Attenzione all’effetto piazzista
Ma il numero di “mi piace” è un criterio sufficiente per giudicare l’efficacia della presenza in rete? «No, è importante soprattutto l’interazione con la comunità, che si misura attraverso il numero di pagine condivise sui profili di altri utenti e la quantità di risposte ai commenti», risponde Adriano Solidoro, docente di Organizzazione aziendale all’università Bicocca di Milano, specializzato in new media. «I social network non sono un canale per la comunicazione, ma un luogo di conversazione. Spesso le associazioni non tengono presente questo aspetto è li utilizzano in senso unidirezionale», osserva Paola Cinti, che per il Consorzio Fare ha tenuto corsi di social-networking rivolti a diverse organizzazioni di volontari. «Nella maggior parte dei casi ci si limita a pubblicare i comunicati dell’associazione e l’impegno finisce lì», aggiunge la Cinti. «Questa strategia è sbagliata, è come se uno entrasse in un bar e incominciasse a urlare reclamizzando la sua merce», dice Andreas Voigt, esperto di comunicazione di impresa e gestore del sito innovando.it.
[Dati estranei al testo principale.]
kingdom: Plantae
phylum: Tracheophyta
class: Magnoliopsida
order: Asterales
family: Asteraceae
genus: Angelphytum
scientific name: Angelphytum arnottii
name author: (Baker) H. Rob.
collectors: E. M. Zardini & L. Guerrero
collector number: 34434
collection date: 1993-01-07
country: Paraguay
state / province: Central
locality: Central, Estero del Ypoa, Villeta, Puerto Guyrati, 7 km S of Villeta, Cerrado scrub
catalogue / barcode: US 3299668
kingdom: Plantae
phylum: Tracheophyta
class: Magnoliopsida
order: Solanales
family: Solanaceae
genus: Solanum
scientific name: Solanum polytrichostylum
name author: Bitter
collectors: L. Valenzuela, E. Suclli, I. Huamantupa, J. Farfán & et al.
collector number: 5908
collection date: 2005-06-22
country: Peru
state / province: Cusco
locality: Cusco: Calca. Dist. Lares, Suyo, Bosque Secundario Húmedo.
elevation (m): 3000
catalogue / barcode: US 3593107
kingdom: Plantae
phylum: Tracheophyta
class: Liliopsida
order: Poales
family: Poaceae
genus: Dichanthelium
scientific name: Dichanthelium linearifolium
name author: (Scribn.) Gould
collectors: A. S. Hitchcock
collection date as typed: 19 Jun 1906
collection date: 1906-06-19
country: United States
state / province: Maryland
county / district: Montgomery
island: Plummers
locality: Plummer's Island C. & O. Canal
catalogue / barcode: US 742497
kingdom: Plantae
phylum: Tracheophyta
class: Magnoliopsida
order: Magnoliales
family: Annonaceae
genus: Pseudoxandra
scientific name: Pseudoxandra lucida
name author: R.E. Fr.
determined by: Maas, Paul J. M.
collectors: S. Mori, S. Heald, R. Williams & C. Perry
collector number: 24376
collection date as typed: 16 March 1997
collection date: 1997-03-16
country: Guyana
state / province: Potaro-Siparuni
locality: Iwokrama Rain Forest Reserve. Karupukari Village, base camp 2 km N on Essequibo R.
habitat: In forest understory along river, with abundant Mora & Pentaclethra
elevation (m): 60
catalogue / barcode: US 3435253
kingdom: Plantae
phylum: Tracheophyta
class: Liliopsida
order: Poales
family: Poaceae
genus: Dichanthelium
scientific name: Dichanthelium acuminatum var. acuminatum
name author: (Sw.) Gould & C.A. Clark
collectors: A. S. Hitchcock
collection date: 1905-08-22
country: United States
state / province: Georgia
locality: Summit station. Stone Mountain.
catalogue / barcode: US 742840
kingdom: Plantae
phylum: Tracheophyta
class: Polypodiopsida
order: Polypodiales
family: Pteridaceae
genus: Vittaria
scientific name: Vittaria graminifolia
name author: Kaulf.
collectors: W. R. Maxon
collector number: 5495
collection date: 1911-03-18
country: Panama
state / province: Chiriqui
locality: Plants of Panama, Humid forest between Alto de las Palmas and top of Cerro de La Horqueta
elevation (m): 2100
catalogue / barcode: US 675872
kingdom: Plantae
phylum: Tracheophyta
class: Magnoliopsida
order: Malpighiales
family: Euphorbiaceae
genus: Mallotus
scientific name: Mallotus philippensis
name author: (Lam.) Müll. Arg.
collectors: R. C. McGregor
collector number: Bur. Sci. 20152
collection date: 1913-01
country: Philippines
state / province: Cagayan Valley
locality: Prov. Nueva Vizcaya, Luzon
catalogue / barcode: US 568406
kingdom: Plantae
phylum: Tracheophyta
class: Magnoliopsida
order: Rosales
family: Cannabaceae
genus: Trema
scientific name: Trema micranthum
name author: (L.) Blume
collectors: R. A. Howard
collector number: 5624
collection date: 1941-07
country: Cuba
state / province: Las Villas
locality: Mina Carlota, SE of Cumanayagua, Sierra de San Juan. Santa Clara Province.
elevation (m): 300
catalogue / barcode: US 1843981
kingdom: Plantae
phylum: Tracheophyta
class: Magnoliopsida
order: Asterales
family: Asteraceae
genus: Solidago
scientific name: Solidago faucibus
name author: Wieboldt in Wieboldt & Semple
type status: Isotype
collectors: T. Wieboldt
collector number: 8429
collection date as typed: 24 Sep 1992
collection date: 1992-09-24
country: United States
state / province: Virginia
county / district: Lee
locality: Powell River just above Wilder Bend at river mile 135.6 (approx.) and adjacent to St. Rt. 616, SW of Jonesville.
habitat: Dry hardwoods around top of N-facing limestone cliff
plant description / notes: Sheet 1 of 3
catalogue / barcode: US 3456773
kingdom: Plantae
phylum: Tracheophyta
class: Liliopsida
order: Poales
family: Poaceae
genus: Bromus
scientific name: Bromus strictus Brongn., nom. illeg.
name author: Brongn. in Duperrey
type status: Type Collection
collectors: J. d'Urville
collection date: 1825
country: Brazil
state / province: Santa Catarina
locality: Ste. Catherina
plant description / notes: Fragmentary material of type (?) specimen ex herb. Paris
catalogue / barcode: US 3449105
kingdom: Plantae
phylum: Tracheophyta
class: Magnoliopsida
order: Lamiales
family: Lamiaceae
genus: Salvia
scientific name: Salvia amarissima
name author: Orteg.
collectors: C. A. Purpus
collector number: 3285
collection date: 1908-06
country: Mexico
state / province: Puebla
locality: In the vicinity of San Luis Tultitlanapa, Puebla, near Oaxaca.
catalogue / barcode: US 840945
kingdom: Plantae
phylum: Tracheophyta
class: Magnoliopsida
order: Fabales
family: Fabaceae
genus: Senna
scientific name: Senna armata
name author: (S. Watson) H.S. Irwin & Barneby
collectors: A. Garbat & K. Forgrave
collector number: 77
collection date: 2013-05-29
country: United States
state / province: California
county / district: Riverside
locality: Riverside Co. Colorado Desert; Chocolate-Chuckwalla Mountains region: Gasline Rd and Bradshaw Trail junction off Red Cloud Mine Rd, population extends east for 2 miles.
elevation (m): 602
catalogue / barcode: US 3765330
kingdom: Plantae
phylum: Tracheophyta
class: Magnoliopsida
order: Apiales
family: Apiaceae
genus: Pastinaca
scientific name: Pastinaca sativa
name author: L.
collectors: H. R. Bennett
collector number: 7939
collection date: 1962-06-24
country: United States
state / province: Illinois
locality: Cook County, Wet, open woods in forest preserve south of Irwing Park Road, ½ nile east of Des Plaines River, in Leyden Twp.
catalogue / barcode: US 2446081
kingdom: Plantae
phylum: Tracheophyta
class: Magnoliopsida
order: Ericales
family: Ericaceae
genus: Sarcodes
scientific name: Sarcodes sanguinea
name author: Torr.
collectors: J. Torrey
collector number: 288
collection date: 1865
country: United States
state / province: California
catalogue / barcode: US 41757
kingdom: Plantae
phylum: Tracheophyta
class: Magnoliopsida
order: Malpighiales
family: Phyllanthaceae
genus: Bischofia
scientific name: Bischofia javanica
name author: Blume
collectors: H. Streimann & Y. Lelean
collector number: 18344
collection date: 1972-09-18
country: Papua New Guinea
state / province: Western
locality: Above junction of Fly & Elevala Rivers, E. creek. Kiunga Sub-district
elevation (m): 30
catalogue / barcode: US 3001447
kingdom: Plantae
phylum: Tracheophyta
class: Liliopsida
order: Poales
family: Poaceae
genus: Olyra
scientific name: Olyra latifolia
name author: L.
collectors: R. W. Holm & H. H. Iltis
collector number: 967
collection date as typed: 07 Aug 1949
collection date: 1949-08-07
Chi si occupa del web nelle associazioni a volte è consapevole del rischio e cerca di evitare l’effetto “piazzista”. «Sappiamo che chi ci segue è attento a certe tematiche e sollecitiamo la discussione su quelle, al di là dei nostri impegni», dice Emanuele Rossini responsabile della comunicazione sul web di Emergency.
Nella maggior parte dei casi, l’aspetto social del web si esaurisce su Facebook. «Una situazione che rispecchia l’utilizzo generale della rete in Italia: per la gran parte dei navigatori italiani Facebook si mangia gli altri spazi», dice Voigt.
In ogni caso, per calcolare l’impatto dei tweet non basta guardare ai numeri di utenti che seguono il profilo (i followers). L’influenza si pesa anche in base al numero di “retweet” e “menzioni” fatte da altri. Un utile strumento di valutazione che tiene conto di questi fattori è twitalyzer, giudicato dal New York Times «il modo migliore per valutare l’efficacia su Twitter». I voti di twitalyzer vengono dati in centesimi: ai primi posti in base a questa valutazione si confermano Emergency e Greenpeace, rispettivamente con 11,3 e 11,1. Seguono, piuttosto staccate, Amnesty (2,9), Save the Children (1,9) e Unicef (1,8); per tutte le altre, voti da prefisso telefonico.
Google non ci aiuta
Non va meglio sugli altri canali più specializzati. Jumo, ad esempio, è il network pensato proprio per le associazioni a scopo benefico, lanciato lo scorso anno da Chris Hughes, uno dei primi soci di Mark Zuckerberg. «Altrove è uno strumento indispensabile per il click-attivismo, da noi invece è praticamente inutilizzato», osserva Paola Cinti. Molti volontari e attivisti sono presenti come singoli, ma le associazioni latitano. Stessa situazione sul network professionale di LinkedIn: anche qui le principali organizzazioni non hanno profili dedicati. Esistono però gruppi tematici, piuttosto frequentati, con forum di discussioni mirate soprattutto sul fundraising. «In questi luoghi sono soprattutto le piccole associazioni a chiedere consiglio a chi lavora nelle grandi», dice Raffaele Coruzzi di Unicef.
D’altro canto c’è da dire che Zuckerberg & Co. non fanno molto per venire incontro al terzo settore italiano. Infatti, se negli Stati Uniti Facebook ha un sistema di pagamenti gestito direttamente dalle sue pagine, uno strumento che permette alle charities di raccogliere fondi con molta facilità, non esiste un’applicazione analoga nel nostro Paese. E se Google negli Usa ha lanciato qualche settimana fa un canale «for non profits», lo stesso servizio non è attivo per l’Italia. E così, tocca disconnettersi e fare ricorso ai mezzi tradizionali.